**What needs to be done:**
In the comments on piracy and streaming below, rewrite the stretch from "I'll second that." through "sense at all.", changing "Netflix" to "Hulu" wherever it appears.

**Page extract:**

◆ ◆ ◆ ◆ ◆

I'll second that. I'm a heavy pirate, and the only stufff I get anymore is new movie releases and TV shows because for some incomprehensible reason, they are delayed reaching those services by weeks to over a year... or for things they don't carry in their catalog; For example, Babylon 5 is not available for instant viewing on Netflix.
Yeah, that makes no sense at all.
Why not charge $1 to enable a movie early on your streaming account. It will be there eventually for free anyway, and you still only can watch it for as long as you subscribe. So, make it available on release day for $1 more or something like that, and then would-be pirates have to decide whether it is worth futzing with torrents and having to wait an hour or two to start watching it to save $1. Don't make it like pay-per-view where you only get it for the day or whatever.
I don't know how these sites generate that much traffic. I for one can't even use them properly.
Getting error messages like: "Sorry, Netflix is not available in your country yet." and "This video is not available in your country".
I know it's on their end since higher quality services like ThePirateBay never had any such errors, and even if there were some tehnical issues in accessing the main site, it always had an available mirror. The price was right too.
If only other sites would learn some good practices from ThePirateBay, for example: decent pricing, global release dates and quality assurance.
I think, therefore you are.
Actually, if BitTorrent traffic has come down to 7.6% from 10%, it means there has been a 24% reduction. It's quite remarkable.
People never found things "useful" to download via a file sharing website, they found it unnecessarily essential. A survey once showed that most of the bittorrent traffic in the UK is TV series that are broadcast in the states and haven't been shown here. Would people have watched a streaming service with adverts, just like the telly... yes. Could they... no. Alternative... file sharing service.
In the same vein, a significant proportion of music downloaded is no longer available in the shops. Same thing applies. If people cannot get something legally then they have to resort to an illegal download vector.
People like the convenience of a nice, legal streaming or download service. People will put up with ads and things. People will pay.

◆ ◆ ◆ ◆ ◆

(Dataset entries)
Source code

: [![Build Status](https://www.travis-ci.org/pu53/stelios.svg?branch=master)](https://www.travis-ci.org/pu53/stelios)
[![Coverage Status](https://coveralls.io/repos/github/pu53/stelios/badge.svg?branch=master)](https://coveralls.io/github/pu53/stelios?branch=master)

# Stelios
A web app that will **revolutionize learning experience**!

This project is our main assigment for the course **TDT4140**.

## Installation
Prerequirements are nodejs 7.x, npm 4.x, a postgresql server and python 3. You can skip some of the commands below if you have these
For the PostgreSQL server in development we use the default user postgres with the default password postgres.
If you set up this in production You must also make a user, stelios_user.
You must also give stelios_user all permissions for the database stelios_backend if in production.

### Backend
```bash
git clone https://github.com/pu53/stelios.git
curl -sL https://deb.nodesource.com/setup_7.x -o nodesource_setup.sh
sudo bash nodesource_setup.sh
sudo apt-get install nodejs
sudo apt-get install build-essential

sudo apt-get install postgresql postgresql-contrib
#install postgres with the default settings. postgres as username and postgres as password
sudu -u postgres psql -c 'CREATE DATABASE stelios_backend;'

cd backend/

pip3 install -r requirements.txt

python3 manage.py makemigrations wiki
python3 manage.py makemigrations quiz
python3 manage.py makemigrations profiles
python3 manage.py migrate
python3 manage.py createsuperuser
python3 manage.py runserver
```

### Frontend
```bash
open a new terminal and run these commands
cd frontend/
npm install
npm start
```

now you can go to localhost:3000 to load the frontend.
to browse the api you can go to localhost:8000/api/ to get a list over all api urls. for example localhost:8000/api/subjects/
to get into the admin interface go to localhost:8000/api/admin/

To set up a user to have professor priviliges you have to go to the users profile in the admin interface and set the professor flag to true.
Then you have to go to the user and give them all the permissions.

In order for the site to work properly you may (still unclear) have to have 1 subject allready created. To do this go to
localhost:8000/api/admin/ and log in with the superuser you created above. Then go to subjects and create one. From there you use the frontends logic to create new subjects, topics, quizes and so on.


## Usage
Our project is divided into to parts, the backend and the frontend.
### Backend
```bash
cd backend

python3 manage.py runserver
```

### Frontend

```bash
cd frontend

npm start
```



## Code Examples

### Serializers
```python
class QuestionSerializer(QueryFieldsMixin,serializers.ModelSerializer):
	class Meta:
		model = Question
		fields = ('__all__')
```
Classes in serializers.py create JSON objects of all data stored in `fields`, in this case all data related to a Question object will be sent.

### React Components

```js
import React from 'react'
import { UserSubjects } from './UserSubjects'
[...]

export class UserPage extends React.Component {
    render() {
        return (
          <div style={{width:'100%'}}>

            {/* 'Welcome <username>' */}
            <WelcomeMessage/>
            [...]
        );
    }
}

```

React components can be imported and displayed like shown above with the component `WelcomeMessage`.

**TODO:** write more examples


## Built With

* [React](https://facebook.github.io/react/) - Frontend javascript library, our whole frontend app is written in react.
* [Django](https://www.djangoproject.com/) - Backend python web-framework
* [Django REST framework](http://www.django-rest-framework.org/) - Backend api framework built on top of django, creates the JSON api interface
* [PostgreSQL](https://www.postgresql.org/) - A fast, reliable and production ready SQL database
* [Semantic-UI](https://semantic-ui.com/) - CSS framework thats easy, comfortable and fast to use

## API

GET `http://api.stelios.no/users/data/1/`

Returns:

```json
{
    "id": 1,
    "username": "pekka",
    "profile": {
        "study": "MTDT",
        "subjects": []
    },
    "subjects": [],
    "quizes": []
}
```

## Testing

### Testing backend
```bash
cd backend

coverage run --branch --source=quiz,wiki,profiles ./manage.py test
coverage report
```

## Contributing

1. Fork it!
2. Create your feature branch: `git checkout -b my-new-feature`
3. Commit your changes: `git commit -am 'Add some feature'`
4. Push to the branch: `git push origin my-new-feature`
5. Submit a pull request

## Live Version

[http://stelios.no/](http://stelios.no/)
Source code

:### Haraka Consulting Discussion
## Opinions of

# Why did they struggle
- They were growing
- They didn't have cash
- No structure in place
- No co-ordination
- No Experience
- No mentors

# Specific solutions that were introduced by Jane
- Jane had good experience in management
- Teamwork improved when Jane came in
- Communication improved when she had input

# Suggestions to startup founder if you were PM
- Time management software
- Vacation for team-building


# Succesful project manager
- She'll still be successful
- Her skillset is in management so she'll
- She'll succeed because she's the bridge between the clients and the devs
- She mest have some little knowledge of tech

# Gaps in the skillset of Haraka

◆ ◆ ◆ ◆ ◆

**Solution for this task:**
I'll second that. I'm a heavy pirate, and the only stufff I get anymore is new movie releases and TV shows because for some incomprehensible reason, they are delayed reaching those services by weeks to over a year... or for things they don't carry in their catalog; For example, Babylon 5 is not available for instant viewing on Hulu.
Yeah, that makes no sense at all.